The Depository Trust & Clearing Corporation (DTCC) has officially launched a landmark real-world asset (RWA) tokenization pilot, bringing together more than 40 leading financial institutions to test the tokenization of stocks, exchange-traded funds (ETFs), and U.S. Treasury securities. Participants include JPMorgan Chase, BlackRock, Goldman Sachs, Vanguard, the New York Stock Exchange (NYSE), Nasdaq, Bank of America, Morgan Stanley, Ripple, Robinhood, Kraken, Circle, and dozens of other major financial and blockchain firms. The initiative represents one of Wall Street’s most ambitious efforts yet to modernize capital markets using blockchain technology.
The pilot marks the beginning of limited production trades using DTCC’s DTC Tokenization Service, with a full commercial rollout targeted for October 2026. The platform is designed to tokenize securities already held by DTCC while preserving the same legal ownership rights, investor protections, and regulatory oversight as traditional financial markets.
Wall Street Moves Into Tokenized Securities
DTCC’s pilot focuses on bringing highly liquid traditional assets onto blockchain infrastructure.
The first assets being tokenized include:
- Microsoft shares.
- Circle shares.
- SPDR S&P 500 ETF (SPY).
- Invesco QQQ ETF.
- U.S. Treasury securities.
Rather than creating synthetic blockchain assets, DTCC’s model tokenizes securities already held within its existing custody system, allowing them to retain the same legal rights as their traditional counterparts.
More Than 40 Industry Leaders Join the Pilot
The initiative includes one of the broadest coalitions ever assembled for a blockchain financial infrastructure project.
Participating organizations include:
- JPMorgan Chase
- BlackRock
- Goldman Sachs
- Vanguard
- NYSE
- Nasdaq
- Morgan Stanley
- Bank of America
- Circle
- Ripple
- Robinhood
- Kraken
The working group also includes custodians, broker-dealers, exchanges, asset managers, fintech companies, and blockchain infrastructure providers collaborating to develop common operational standards for tokenized securities.
Built on Existing Market Infrastructure
Unlike many blockchain-native tokenization projects, DTCC is integrating digital assets directly into the infrastructure that already supports U.S. capital markets.
Today, DTCC safeguards more than $114 trillion in securities and processes approximately $4.7 quadrillion in transactions annually.

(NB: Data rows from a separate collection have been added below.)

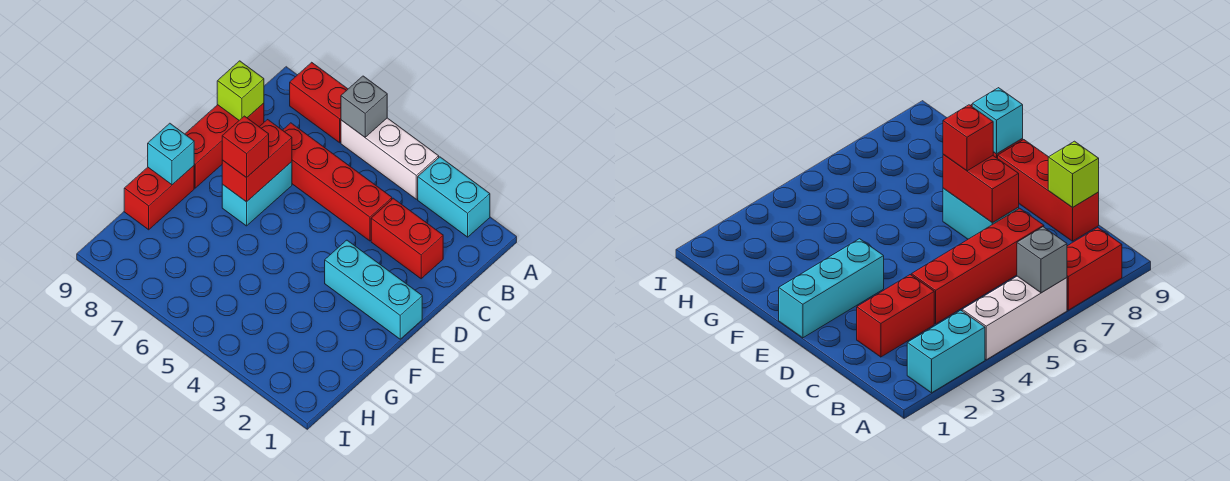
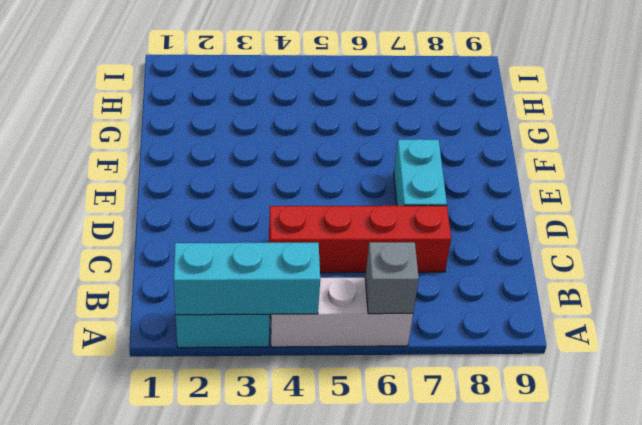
cyan 1x3 brick [174,243,320,315] -> cyan 1x3 brick moved to [325,240,422,339]
none -> red 1x2 brick [290,62,348,143]
none -> red 1x2 brick [371,198,443,279]
none -> red 1x3 brick [185,103,264,188]

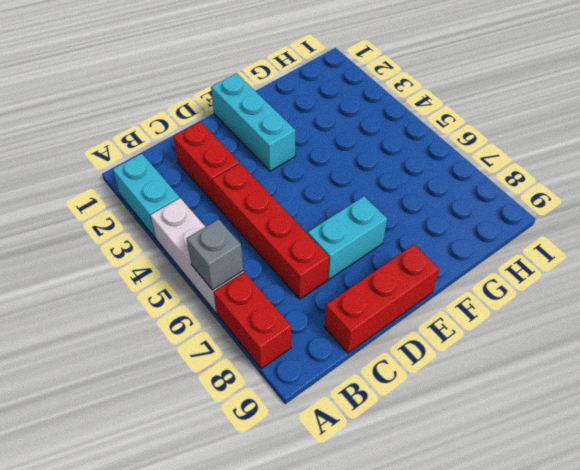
none -> red 1x2 brick [124,166,194,230]
none -> lime 1x1 brick [217,61,264,120]
none -> red 1x2 brick [222,120,292,202]

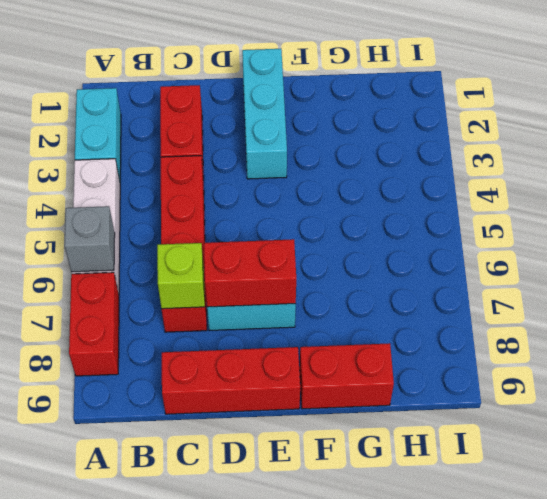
lime 1x1 brick [157,243,205,309] -> lime 1x1 brick moved to [217,61,264,120]
none -> cyan 1x1 brick [148,123,194,185]
none -> red 1x1 brick [222,116,269,178]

By embedding tokenization into its existing settlement systems, the organization hopes to improve efficiency without disrupting the legal framework governing public markets.
Tokenization Aims to Modernize Settlement
The DTC Tokenization Service is designed to improve multiple aspects of securities processing.
Potential benefits include:
- Faster settlement.
- Greater operational efficiency.
- Improved transparency.
- Reduced counterparty risk.
- Blockchain interoperability.
- Programmable financial infrastructure.
Because tokenized assets remain fully backed by securities held within DTCC’s custody system, investors maintain the same ownership rights and protections available through traditional markets.
Regulatory Approval Cleared the Way
The initiative follows an important regulatory milestone reached in late 2025.
The U.S. Securities and Exchange Commission (SEC) previously issued a No-Action Letter authorizing DTCC to operate a limited tokenization service for eligible participants over a three-year period.
The approval applies to highly liquid assets, including:
- Russell 1000 securities.
- Major index ETFs.
- U.S. Treasury bills.
- Treasury notes.
- Treasury bonds.
This regulatory framework allows DTCC to evaluate blockchain settlement within existing securities laws before expanding the service further.
Full Launch Planned for October
The production pilot that began this week serves as the final testing phase before broader commercialization.
DTCC plans to continue working with participating firms throughout the pilot to validate technical workflows, operational procedures, and cross-chain interoperability before launching the service to eligible market participants in October 2026.
What This Means for Crypto
DTCC’s tokenization pilot represents one of the strongest signals yet that Wall Street is embracing blockchain as core financial infrastructure. When the organization responsible for safeguarding more than $114 trillion in securities begins moving traditional assets onto blockchain rails, tokenization is no longer an experimental technology—it is becoming part of the foundation of global capital markets.
For the broader Web3 industry, the initiative reinforces one of the defining themes of 2026: real-world asset tokenization is rapidly becoming the bridge between traditional finance and blockchain. Stocks, ETFs, Treasury securities, private credit, money market funds, and bank deposits are increasingly moving on-chain as institutions seek faster settlement, greater efficiency, and programmable financial products.
If DTCC’s pilot proves successful, it could establish a new industry standard for issuing, settling, and managing tokenized securities at institutional scale. Combined with recent tokenization initiatives from BlackRock, Securitize, Cantor Fitzgerald, Tradable, and other major financial firms, the project signals that blockchain technology is steadily transforming the infrastructure underlying global financial markets.